Actually, I said it was a test, but not a "good test". Go back and read it.
If you're asserting it's not a "good test", then what does it matter? You found a test AGW failed. Can you find tests it *hasn't* failed? :)
Also, I said 20 years does not a decadal trend make.
No, to quote you *exactly*, you said, "Less than two decades doesn't make a trend."
Two decades (20 years), last time I checked, is *not* less than 2 decades. Perhaps you count years differently? :) Or perhaps you weren't done defining "a trend"? Like Duane Gish, you left yourself some wiggle room - the statement "less than two decades doesn't make a trend" is logically compatible with "less than 31 years doesn't make a trend".
So, in your definition, does a decadal trend take 21 years? 22 years? 30 years? 100 years? Care to be precise at all, or will you continue to Gish Gallop away from actually *defending your argument*? :)
Also, I said we'd swing back to the last 20 years... and do the regression ourselves together.
So, are you now insisting that I can't just find *any* 20 year, statistically insignificant warming trend within the industrial age, but it has to be specifically cherry picked to the *last* 20 years?
Look, I showed you the data: http://moyhu.blogspot.com.au/p...
Are you going to argue that the dataset isn't proper? Is that the ad hoc special pleading you have left? :)
Here, from MSU.RSS, the last 20 years, minus 3 months (perhaps you'd be so generous as to grant me three months of reprieve from your cherry pick). :
Temperature Anomaly trend
Feb 1993 to Dec 2013
CI from -0.105 to 1.823;
Temp range 0.110C to 0.289C
Statistically insignificant warming trend.

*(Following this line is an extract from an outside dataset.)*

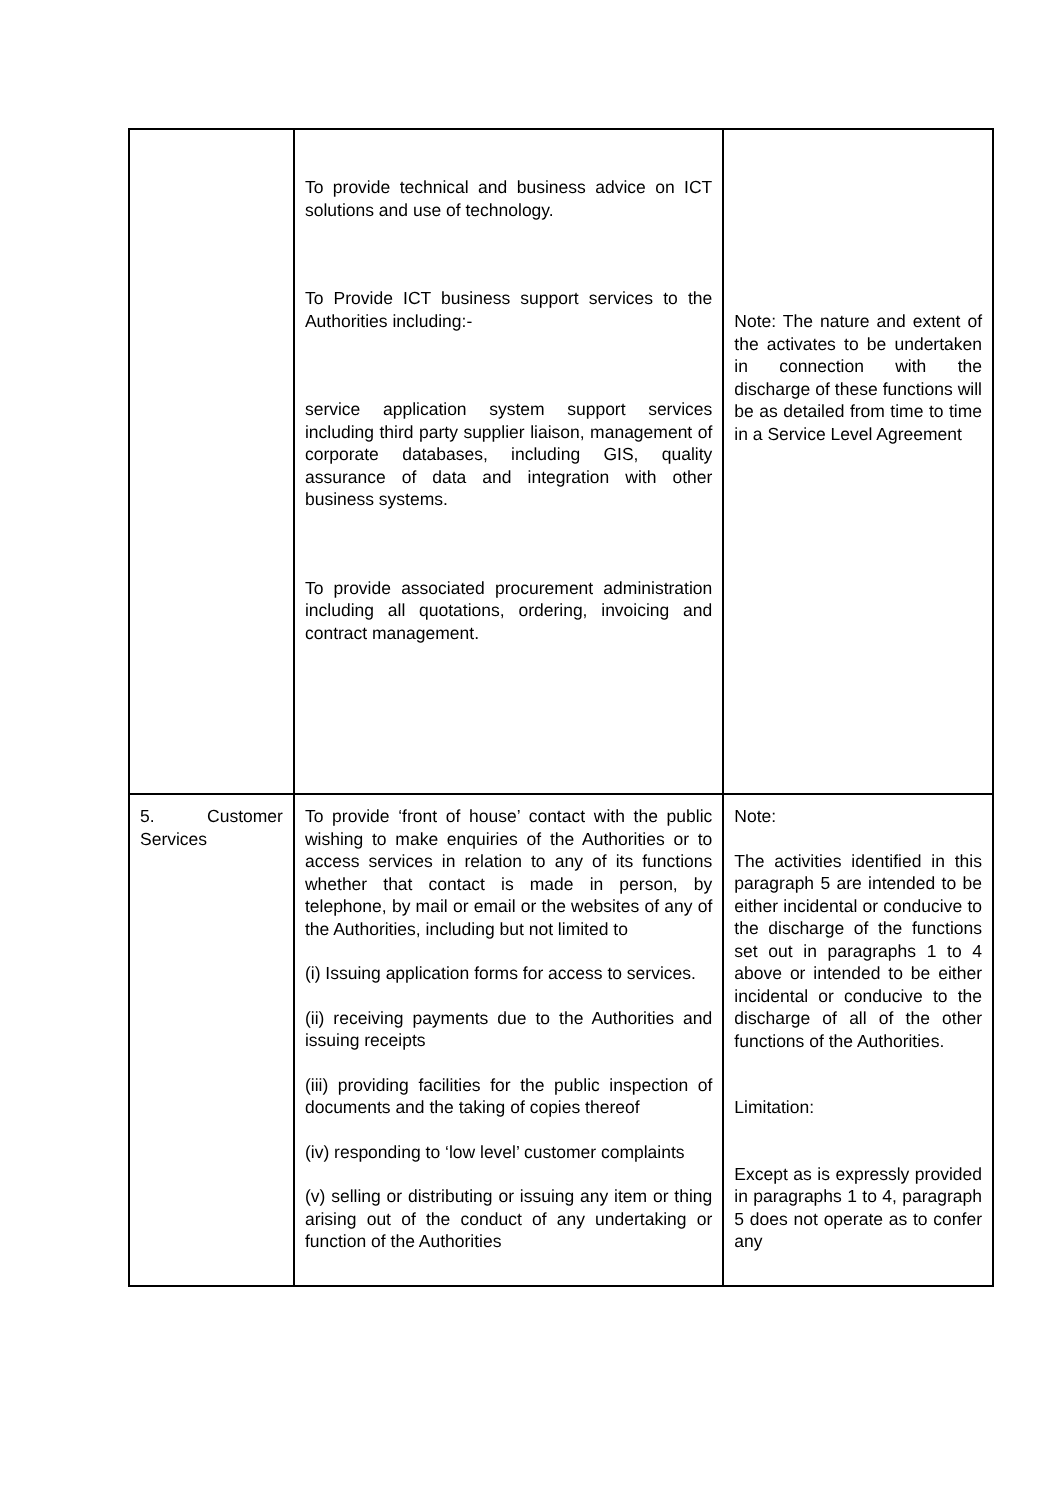| | To provide technical and business advice on ICT solutions and use of technology. To Provide ICT business support services to the Authorities including:- service application system support services including third party supplier liaison, management of corporate databases, including GIS, quality assurance of data and integration with other business systems. To provide associated procurement administration including all quotations, ordering, invoicing and contract management. | Note: The nature and extent of the activates to be undertaken in connection with the discharge of these functions will be as detailed from time to time in a Service Level Agreement |
| 5. Customer Services | To provide ‘front of house’ contact with the public wishing to make enquiries of the Authorities or to access services in relation to any of its functions whether that contact is made in person, by telephone, by mail or email or the websites of any of the Authorities, including but not limited to (i) Issuing application forms for access to services. (ii) receiving payments due to the Authorities and issuing receipts (iii) providing facilities for the public inspection of documents and the taking of copies thereof (iv) responding to ‘low level’ customer complaints (v) selling or distributing or issuing any item or thing arising out of the conduct of any undertaking or function of the Authorities | Note: The activities identified in this paragraph 5 are intended to be either incidental or conducive to the discharge of the functions set out in paragraphs 1 to 4 above or intended to be either incidental or conducive to the discharge of all of the other functions of the Authorities. Limitation: Except as is expressly provided in paragraphs 1 to 4, paragraph 5 does not operate as to confer any |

Look, if you want to argue your point (A) further, you've got to make a stand and argue with the data, or limit your specification of what AGW *precludes* with more ad hoc special pleadings. Do yourself a favor, and instead of gish galloping away, just pick one of the data sets that hasn't reached 20 years of statistically insignificant warming, and insist that *that* is your gold standard. At least then we can agree that you've come up with a test that hasn't been falsified yet - and we can come back to why we should cherry pick a dataset for your test after you've gone through more points :)
"She also criticized Gish for failing to answer objections raised by his opponents."
I've given you my objection, and I've given you at least *one* fairly defensible way out (pick your preferred dataset, and be prepared to defend it against the ones you don't like). You can either continue dodging specificity, or you can stake your (A) claim on a specific dataset, and move onto B. I've given you the data for trends, so go ahead, pick the one you think is the most favorable to your cause.
The count is forty-five now for the low climate sensitivity answers, and it now stands at eighteen for the "constellation" question.
Can we agree that your contention is that there are no contradictory predictions in the name of AGW/CAGW in the peer reviewed literature, and that you furthermore contend there exist thus far unspecified good tests to discriminate AGW from natural variation?